Frankie Pfeiffer: After such an album, how do you see your music evolving? What will be your next album?

Sean Noonan: The Drummer of Tedworth has made me realize that I am building a lifelong existential trilogy. Tedworth is officially Part 2.
This summer in London, I am producing a solo film project where the studio is built to look like I am trapped inside a giant silo. This links directly to the concept for Part 1 of the trilogy: Olis: The Silo, which explores Olis’s disembodied, unborn thoughts before he ever enters the physical world. Accompanying this, I am releasing a series of remixed retrospective singles celebrating my 25-year catalog, breathing new life into my past tracks with Marc Ribot, Jamaaladeen Tacuma, CAN vocalist Malcolm Mooney, and the Sardinian vocal quartet Drumavox.
Ultimately, the goal is to take this trilogy and mount it in two parallel formats: a grand, Wagnerian orchestral cycle, and an intimate, electro-acoustic solo show where the entire orchestra is mapped directly inside my electro-acoustic drum kit. Olis is moving out from behind the curtain and taking over the stage completely.
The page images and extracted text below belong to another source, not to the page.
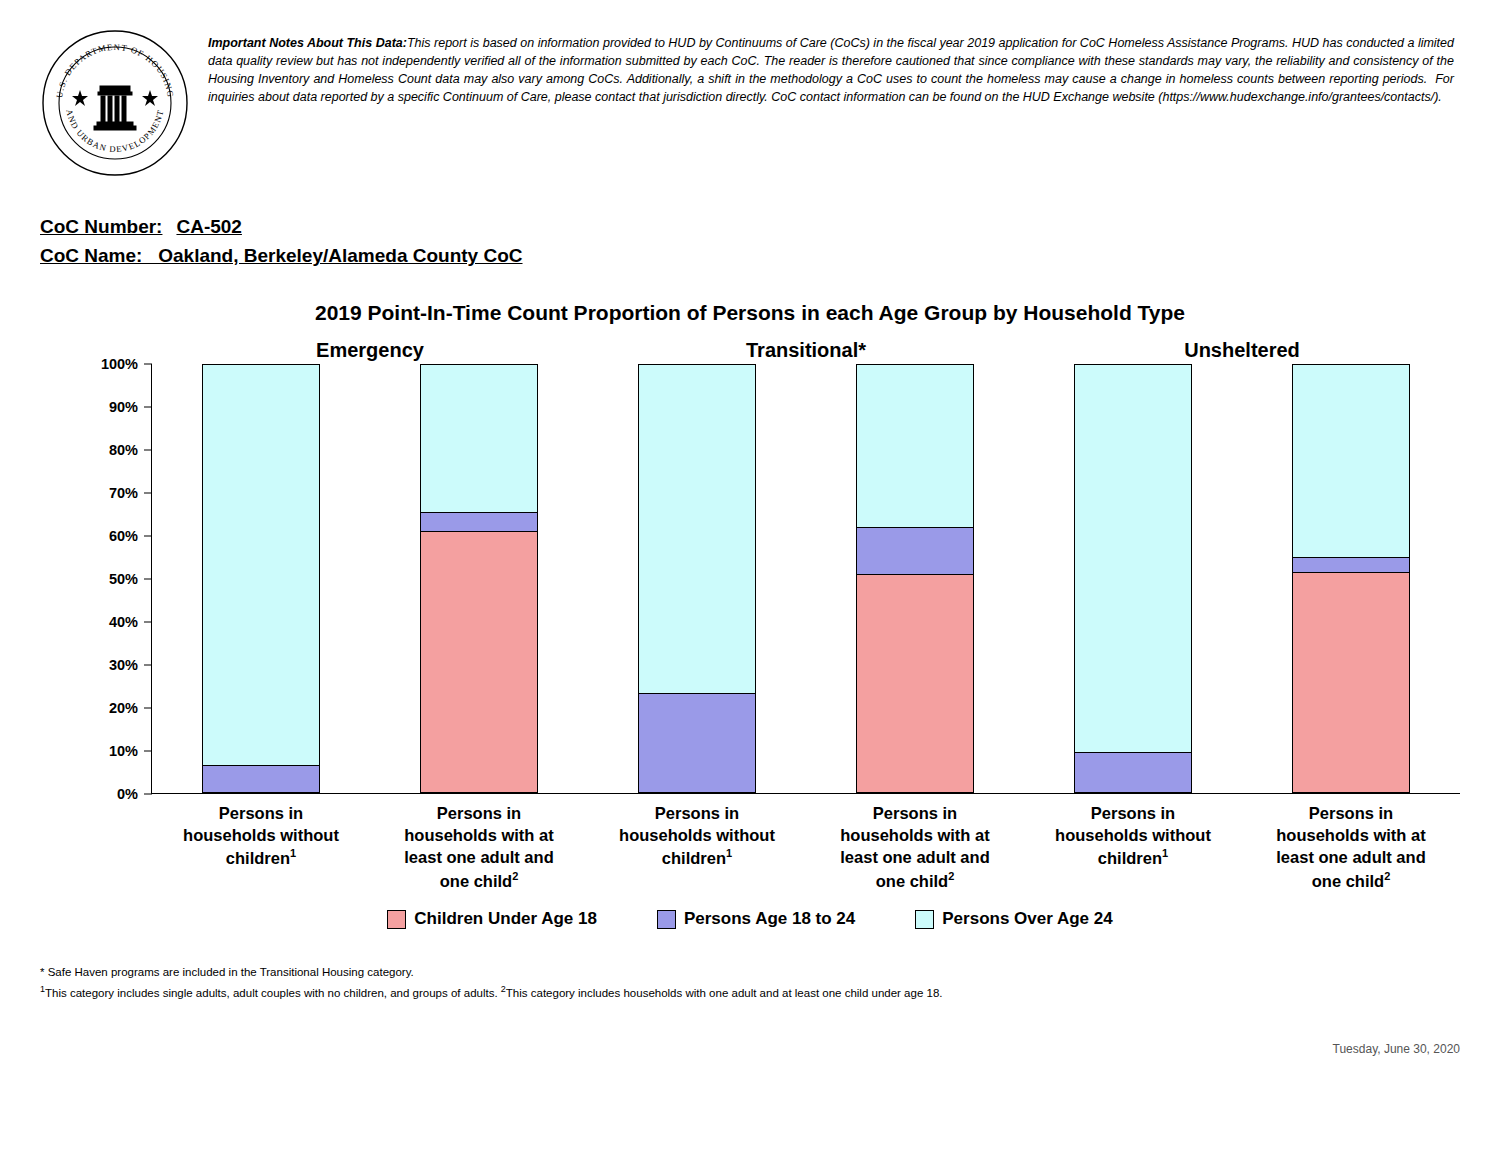U.S. DEPARTMENT OF HOUSING AND URBAN DEVELOPMENT
Important Notes About This Data: This report is based on information provided to HUD by Continuums of Care (CoCs) in the fiscal year 2019 application for CoC Homeless Assistance Programs. HUD has conducted a limited data quality review but has not independently verified all of the information submitted by each CoC. The reader is therefore cautioned that since compliance with these standards may vary, the reliability and consistency of the Housing Inventory and Homeless Count data may also vary among CoCs. Additionally, a shift in the methodology a CoC uses to count the homeless may cause a change in homeless counts between reporting periods. For inquiries about data reported by a specific Continuum of Care, please contact that jurisdiction directly. CoC contact information can be found on the HUD Exchange website (https://www.hudexchange.info/grantees/contacts/).
CoC Number: CA-502
CoC Name: Oakland, Berkeley/Alameda County CoC
2019 Point-In-Time Count Proportion of Persons in each Age Group by Household Type
Emergency
Transitional*
Unsheltered
100%
90%
80%
70%
60%
50%
40%
30%
20%
10%
0%
Persons in households without children1
Persons in households with at least one adult and one child2
Persons in households without children1
Persons in households with at least one adult and one child2
Persons in households without children1
Persons in households with at least one adult and one child2
Children Under Age 18
Persons Age 18 to 24
Persons Over Age 24
* Safe Haven programs are included in the Transitional Housing category.
1This category includes single adults, adult couples with no children, and groups of adults. 2This category includes households with one adult and at least one child under age 18.
Tuesday, June 30, 2020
If The Drummer of Tedworth sparks your curiosity, it is just the tip of a very deep iceberg! Over the last 25 years, I’ve released over 30 albums tracking this journey—ranging from afro-celtic punk jazz with my group Brewed by Noon, to avant-garde rock with Pavees Dance.

I highly encourage adventurous listeners to bypass the generic streaming algorithms and head straight to my website at SeanNoonanMusic.com. There, you can explore my full discography, read the deeper narratives behind the projects, and purchase physical CDs, limited vinyl, and digital releases directly. Supporting independent music directly is what allows madness like recording with the London Symphony Orchestra to happen in the first place! Thank you for listening.

Frankie Pfeiffer:  Thanks for your time, Sean, and all the Best for this solo film project!